Once the PGE2 production falls—perhaps due to administration of an anti-inflammatory drug that inhibits PGE2 synthesis (see Box 3-3)—the elevated Tcore can now produce a marked stimulation of the preoptic warmth-sensitive neurons, resulting in an inhibition of the thermal effectors for heat production and a strong stimulation of those for heat loss, and the fever “breaks.”
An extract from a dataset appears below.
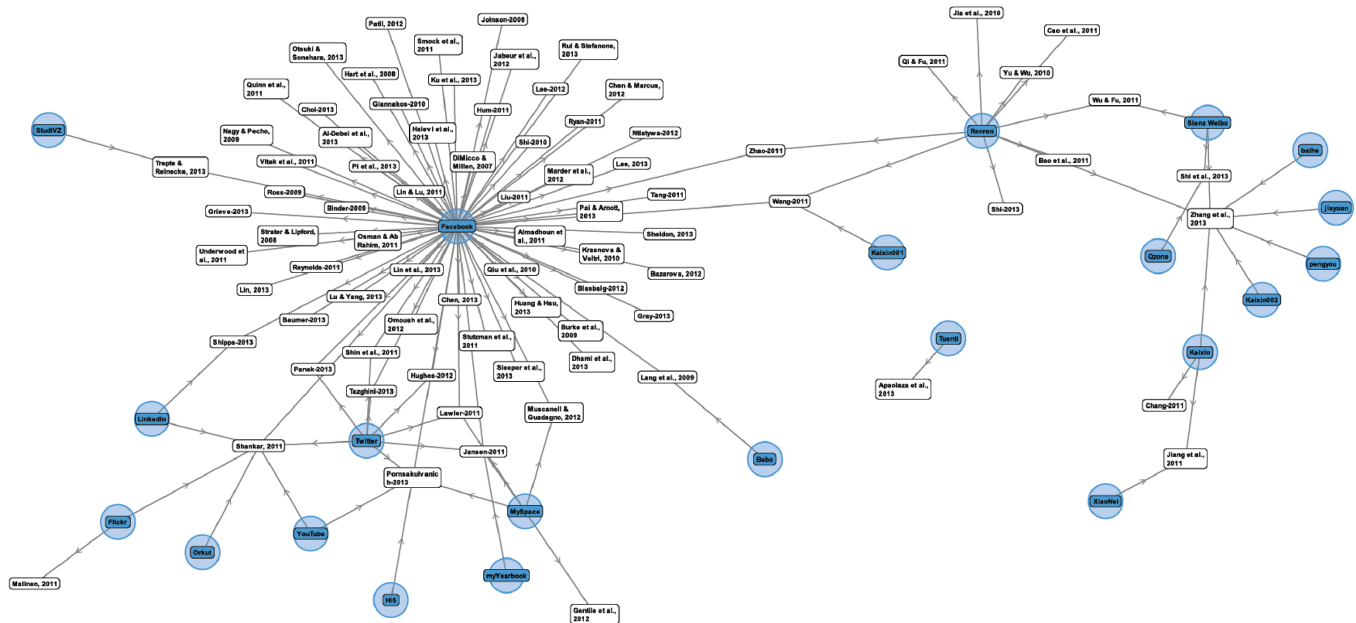
Fig 5. Clusters of Social Networking Sites and associated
In both exercise and fever, behavioral thermoregulatory responses support those autonomic and shivering responses being directed by the neurons in the preoptic area. During exercise, one feels warm, and this deviation from thermal comfort drives behaviors such as removing clothing or splashing cold water on the body to cool it. In contrast, during the onset of a fever, one feels cold and may choose to put on additional clothing or blankets to warm the body. If fever strikes when the patient is in a hot environment in which the cutaneous vessels are dilated, cutaneous vasoconstriction will occur to reduce heat loss. In contrast, if the patient is in a cool environment in which the cutaneous vessels are already constricted, increased thermogenesis will occur in brown adipose tissue and through shivering (chills). However, because the thermal effectors activated in cold defense are the same as those activated during fever, it may be difficult to produce a significant febrile elevation of Tcore in a fairly cold environment.
The value of fever in fighting infection is still debated. A popular hypothesis is that the elevated temperature enhances the host's response to infection. This view is supported by the observation that, in vitro, the rate of T-lymphocyte proliferation in response to interleukins is many-fold higher at 39°C than it is at 37°C.